Pour être honnête, il y a de bonnes raisons à cela : des boîtiers plus fins, des surfaces plus épurées, une meilleure durabilité et une résistance à l’eau plus facile à obtenir. Pourtant, ils ont souvent l’air plus chers tout en semblant moins accessibles.
À un moment donné, « haut de gamme » a commencé à signifier « cacher le gadget ».
Quand le plastique transparent donnait vie à la technologie
Le plastique transparent semble encore étrangement radical pour la même raison. Ces coques transparentes des années 90 étaient bon marché, tape-à-l’œil et sans aucune subtilité, mais elles laissaient entrevoir la machine. On pouvait voir les couches, les vis, les circuits imprimés et de petits organes de science-fiction factices. Même lorsque la transparence relevait davantage du spectacle que de la fonctionnalité, elle donnait à l’appareil un aspect ludique plutôt que hermétique.
Cet engouement n’a pas disparu. Nothing utilise la transparence pour rendre les téléphones et les écouteurs moins anonymes. Playdate transforme un petit appareil portable jaune et une manivelle en une personnalité à part entière. CMF by Nothing mise sur la couleur, les pièces modulaires et les commandes visibles. La renaissance colorée de l’iMac d’Apple a donné l’impression d’une petite fissure dans le mur argenté et gris sidéral.

Je ne regarde pas ces produits en pensant que le passé a gagné. Je pense simplement que beaucoup de gadgets d’aujourd’hui auraient tout intérêt à se détendre un peu.
Quand « bon marché » rimait avec « lisible »
Les technologies d’aspect bon marché n’étaient pas toujours charmantes par choix. Parfois, elles avaient l’air bon marché parce qu’elles l’étaient. Le plastique grinçait, les couleurs se décoloraient et les charnières se desserraient après un usage intensif. Certains appareils avaient l’assurance d’un jouet trouvé à la caisse d’une pharmacie.

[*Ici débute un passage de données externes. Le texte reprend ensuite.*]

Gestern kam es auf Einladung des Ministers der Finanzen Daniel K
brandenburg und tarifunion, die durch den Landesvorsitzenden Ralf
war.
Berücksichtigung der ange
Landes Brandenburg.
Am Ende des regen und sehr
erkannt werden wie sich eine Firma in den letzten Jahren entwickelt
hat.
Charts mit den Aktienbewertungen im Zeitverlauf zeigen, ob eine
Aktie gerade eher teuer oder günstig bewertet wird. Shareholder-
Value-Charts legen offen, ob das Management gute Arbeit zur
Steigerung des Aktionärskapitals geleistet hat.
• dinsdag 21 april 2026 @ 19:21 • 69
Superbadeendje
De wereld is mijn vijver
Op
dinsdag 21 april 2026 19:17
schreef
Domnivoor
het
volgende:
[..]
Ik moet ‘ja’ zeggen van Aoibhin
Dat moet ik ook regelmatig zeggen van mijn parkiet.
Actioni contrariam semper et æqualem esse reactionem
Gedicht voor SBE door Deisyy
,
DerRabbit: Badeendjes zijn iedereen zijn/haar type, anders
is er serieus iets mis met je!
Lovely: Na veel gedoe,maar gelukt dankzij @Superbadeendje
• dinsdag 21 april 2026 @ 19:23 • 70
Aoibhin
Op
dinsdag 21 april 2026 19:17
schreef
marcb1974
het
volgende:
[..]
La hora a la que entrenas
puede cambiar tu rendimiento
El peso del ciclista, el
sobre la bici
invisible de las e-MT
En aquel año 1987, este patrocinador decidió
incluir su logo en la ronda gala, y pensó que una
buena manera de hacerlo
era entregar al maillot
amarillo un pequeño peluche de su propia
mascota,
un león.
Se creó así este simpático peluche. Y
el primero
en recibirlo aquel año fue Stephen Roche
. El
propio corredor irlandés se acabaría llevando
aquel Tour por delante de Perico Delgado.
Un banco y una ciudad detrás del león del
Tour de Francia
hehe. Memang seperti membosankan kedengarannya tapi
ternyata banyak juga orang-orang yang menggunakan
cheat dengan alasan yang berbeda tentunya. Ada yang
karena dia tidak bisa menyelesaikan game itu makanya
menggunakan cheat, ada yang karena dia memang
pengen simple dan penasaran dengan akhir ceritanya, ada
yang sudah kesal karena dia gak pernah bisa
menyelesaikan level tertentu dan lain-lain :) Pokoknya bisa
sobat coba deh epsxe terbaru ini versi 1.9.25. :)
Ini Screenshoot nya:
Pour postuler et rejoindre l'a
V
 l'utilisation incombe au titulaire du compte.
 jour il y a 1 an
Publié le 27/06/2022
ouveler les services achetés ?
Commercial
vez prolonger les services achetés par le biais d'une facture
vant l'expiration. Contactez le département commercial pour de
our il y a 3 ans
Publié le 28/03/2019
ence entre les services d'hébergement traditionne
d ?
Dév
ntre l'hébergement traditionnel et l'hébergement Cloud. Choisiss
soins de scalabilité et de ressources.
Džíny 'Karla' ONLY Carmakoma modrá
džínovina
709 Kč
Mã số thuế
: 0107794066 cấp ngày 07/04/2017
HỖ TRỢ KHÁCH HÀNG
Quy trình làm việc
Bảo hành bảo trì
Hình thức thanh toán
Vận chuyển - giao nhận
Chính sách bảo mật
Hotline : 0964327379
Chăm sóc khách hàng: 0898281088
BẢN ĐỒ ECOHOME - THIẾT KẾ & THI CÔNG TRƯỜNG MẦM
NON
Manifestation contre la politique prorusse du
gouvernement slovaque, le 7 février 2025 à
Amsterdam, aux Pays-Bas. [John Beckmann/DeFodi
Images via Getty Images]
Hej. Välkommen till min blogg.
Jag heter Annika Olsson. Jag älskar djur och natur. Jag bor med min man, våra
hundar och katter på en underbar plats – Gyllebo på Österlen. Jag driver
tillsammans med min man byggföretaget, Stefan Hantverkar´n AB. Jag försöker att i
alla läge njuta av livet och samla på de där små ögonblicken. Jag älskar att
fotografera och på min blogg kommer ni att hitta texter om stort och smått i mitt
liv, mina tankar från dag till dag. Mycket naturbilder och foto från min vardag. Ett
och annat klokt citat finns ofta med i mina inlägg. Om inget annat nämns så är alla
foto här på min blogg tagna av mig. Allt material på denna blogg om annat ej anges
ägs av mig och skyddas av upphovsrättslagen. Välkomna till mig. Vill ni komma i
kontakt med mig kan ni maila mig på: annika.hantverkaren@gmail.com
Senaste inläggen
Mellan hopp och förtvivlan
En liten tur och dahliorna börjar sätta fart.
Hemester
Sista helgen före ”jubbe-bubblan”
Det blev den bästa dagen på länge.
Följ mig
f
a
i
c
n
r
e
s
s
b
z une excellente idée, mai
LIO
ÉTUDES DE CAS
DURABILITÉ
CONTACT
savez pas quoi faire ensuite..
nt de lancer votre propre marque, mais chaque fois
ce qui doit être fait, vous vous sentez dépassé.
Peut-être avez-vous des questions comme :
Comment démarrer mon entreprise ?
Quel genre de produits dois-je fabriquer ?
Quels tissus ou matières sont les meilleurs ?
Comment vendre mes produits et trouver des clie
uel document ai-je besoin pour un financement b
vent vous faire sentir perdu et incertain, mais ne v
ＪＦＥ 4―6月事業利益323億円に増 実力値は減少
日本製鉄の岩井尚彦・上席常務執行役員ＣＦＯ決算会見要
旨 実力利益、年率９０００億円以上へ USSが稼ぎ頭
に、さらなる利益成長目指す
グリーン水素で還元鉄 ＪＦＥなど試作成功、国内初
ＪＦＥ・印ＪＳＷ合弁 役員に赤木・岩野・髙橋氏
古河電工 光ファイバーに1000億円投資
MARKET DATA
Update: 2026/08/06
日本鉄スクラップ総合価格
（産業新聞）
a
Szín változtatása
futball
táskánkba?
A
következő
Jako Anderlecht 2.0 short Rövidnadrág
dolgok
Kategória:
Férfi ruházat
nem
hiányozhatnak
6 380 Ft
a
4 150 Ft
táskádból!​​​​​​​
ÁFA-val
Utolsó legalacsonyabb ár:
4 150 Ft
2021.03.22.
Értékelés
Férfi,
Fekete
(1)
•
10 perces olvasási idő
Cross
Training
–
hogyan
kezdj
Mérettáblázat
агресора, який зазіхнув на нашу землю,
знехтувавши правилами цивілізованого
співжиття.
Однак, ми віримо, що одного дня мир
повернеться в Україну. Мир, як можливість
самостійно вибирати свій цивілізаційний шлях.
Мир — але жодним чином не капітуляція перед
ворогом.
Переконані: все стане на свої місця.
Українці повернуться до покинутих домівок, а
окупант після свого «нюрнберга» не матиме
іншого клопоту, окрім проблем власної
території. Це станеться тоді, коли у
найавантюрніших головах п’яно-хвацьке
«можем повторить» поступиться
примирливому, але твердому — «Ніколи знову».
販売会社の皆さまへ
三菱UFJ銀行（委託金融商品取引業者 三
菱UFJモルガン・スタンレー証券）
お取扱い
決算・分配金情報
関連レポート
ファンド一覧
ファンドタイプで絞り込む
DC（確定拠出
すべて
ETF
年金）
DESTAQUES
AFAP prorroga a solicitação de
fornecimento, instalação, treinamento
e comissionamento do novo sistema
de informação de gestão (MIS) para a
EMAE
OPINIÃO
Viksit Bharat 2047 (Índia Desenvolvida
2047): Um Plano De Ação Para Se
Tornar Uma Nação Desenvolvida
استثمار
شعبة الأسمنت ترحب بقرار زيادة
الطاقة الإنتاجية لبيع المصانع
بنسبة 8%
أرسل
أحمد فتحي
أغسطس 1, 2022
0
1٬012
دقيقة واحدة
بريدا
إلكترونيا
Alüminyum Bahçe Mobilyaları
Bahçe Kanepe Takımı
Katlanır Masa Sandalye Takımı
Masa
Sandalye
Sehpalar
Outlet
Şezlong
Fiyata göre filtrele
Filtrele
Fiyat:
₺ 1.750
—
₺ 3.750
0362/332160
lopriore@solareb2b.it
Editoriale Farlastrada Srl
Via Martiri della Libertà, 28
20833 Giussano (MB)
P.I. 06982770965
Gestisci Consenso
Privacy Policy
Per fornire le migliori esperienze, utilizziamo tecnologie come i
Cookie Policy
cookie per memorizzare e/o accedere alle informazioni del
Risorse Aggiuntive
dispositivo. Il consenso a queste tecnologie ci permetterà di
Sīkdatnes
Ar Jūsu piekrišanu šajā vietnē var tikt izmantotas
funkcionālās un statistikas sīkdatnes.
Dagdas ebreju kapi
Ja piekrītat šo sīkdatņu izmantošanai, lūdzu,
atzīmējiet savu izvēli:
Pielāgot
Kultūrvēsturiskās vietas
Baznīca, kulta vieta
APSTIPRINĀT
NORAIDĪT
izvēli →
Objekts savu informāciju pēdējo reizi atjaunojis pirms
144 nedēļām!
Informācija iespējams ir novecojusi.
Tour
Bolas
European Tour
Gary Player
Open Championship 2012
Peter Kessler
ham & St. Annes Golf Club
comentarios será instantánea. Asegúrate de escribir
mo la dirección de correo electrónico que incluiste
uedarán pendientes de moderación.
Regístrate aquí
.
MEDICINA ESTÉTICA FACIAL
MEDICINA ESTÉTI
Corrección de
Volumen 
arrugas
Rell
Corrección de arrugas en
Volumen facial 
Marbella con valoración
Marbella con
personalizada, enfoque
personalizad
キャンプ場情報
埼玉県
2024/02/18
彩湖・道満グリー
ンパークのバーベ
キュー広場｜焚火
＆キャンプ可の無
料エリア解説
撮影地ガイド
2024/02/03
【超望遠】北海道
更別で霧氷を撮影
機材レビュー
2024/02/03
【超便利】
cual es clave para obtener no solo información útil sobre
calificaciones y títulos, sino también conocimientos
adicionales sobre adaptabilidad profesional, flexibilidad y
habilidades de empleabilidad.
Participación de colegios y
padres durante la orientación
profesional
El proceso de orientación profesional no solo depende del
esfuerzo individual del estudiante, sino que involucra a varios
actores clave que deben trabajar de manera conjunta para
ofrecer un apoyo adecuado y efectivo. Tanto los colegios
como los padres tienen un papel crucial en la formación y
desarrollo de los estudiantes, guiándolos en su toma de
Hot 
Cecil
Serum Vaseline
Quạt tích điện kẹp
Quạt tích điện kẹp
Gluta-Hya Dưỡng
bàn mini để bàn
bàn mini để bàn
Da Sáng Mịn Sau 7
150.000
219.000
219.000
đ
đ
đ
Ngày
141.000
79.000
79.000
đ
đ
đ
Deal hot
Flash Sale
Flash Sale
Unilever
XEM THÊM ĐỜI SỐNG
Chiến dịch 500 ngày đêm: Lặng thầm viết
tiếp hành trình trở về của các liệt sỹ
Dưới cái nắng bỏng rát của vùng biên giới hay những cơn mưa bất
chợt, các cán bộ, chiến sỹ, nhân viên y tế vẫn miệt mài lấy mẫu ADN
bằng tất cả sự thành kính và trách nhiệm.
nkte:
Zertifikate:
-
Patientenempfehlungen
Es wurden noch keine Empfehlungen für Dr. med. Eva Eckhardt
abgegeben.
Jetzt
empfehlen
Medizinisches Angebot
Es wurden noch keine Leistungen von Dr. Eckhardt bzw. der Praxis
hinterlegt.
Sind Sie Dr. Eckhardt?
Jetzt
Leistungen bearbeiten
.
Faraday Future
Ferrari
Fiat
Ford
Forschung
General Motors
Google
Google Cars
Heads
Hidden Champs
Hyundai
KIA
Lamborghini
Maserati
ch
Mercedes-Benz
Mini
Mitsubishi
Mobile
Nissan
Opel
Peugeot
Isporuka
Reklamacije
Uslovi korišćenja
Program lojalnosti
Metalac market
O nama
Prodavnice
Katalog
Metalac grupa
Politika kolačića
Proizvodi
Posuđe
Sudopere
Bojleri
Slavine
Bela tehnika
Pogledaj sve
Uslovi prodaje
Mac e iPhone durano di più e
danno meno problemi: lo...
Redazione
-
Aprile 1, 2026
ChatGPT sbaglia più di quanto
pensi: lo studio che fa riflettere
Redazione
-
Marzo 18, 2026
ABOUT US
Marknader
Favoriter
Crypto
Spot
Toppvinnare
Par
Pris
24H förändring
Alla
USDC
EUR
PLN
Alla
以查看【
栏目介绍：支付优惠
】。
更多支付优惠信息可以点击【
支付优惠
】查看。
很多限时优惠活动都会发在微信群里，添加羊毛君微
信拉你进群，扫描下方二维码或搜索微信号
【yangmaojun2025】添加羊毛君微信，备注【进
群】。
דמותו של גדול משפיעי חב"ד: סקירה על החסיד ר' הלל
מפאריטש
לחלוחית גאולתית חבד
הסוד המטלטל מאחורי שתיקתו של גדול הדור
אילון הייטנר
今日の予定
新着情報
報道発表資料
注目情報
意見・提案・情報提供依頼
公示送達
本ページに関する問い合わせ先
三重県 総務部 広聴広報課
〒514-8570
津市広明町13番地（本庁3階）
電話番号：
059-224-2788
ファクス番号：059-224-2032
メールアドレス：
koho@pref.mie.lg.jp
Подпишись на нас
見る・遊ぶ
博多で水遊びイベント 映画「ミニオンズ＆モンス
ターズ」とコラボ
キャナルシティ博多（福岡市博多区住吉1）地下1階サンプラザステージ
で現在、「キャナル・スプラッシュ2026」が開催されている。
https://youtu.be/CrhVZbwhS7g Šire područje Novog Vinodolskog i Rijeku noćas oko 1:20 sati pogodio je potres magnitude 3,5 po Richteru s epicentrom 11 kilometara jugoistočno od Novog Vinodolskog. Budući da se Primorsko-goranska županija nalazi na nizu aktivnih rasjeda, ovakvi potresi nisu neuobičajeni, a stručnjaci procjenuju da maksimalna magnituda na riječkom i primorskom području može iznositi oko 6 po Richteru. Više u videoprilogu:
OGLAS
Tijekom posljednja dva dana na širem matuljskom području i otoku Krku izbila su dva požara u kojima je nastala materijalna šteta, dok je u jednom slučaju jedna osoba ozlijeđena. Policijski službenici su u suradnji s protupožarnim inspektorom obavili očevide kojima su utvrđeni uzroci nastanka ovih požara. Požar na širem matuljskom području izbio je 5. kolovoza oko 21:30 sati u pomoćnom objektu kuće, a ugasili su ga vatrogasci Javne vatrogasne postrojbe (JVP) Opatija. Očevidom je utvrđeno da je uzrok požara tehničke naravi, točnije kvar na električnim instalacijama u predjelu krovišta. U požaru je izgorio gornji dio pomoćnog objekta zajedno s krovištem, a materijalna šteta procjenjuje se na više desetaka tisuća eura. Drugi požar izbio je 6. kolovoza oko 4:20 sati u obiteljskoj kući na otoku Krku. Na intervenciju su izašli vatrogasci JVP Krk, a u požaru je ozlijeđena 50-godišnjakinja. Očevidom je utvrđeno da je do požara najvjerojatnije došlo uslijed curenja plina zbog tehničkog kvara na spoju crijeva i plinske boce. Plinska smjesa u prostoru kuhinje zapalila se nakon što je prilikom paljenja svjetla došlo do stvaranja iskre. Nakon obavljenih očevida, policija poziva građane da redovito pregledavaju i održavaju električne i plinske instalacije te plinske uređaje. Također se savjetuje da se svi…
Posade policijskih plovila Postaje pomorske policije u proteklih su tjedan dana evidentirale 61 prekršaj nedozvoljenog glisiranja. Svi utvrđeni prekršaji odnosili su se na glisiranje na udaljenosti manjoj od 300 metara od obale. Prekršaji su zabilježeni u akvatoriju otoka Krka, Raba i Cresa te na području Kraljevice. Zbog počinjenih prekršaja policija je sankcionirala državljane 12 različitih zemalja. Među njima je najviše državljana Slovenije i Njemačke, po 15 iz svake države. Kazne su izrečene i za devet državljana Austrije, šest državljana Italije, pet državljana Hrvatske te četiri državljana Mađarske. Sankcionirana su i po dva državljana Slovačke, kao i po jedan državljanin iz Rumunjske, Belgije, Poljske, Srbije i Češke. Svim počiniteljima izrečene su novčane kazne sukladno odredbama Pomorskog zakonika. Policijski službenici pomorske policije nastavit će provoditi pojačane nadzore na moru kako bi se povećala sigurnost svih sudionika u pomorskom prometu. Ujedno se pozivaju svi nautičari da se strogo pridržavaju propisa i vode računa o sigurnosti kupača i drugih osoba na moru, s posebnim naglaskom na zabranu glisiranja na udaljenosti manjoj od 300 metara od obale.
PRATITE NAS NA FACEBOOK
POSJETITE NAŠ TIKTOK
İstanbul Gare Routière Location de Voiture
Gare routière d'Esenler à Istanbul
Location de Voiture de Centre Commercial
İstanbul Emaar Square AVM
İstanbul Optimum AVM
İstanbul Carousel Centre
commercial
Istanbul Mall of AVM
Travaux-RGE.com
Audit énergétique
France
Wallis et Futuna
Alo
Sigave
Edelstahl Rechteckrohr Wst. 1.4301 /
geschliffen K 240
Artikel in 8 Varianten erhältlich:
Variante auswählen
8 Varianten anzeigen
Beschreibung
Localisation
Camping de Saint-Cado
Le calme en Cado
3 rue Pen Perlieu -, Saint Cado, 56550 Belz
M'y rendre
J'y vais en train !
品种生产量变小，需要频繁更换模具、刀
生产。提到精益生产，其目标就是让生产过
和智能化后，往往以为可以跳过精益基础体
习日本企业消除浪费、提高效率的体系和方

Mais cela faisait partie de leur charme. Ils ressemblaient à des outils, des jouets et des petites machines plutôt qu’à des accessoires de mode. Ils offraient des poignées, des fentes, des rainures, des boutons et une invitation visuelle à les utiliser. La technologie moderne donne souvent l’impression de vouloir survivre dans une salle d’exposition plutôt que dans un sac à dos.
C’est ce que m’a rappelé mon Anbernic. Je n’ai pas besoin que tous les appareils redeviennent violets transparents, même si je ne m’en plaindrais pas. C’est juste que ça me manque, l’époque où la technologie ressemblait moins à une audition pour le hall d’un hôtel de luxe et davantage à un gadget qui savait qu’il avait le droit d’être un gadget.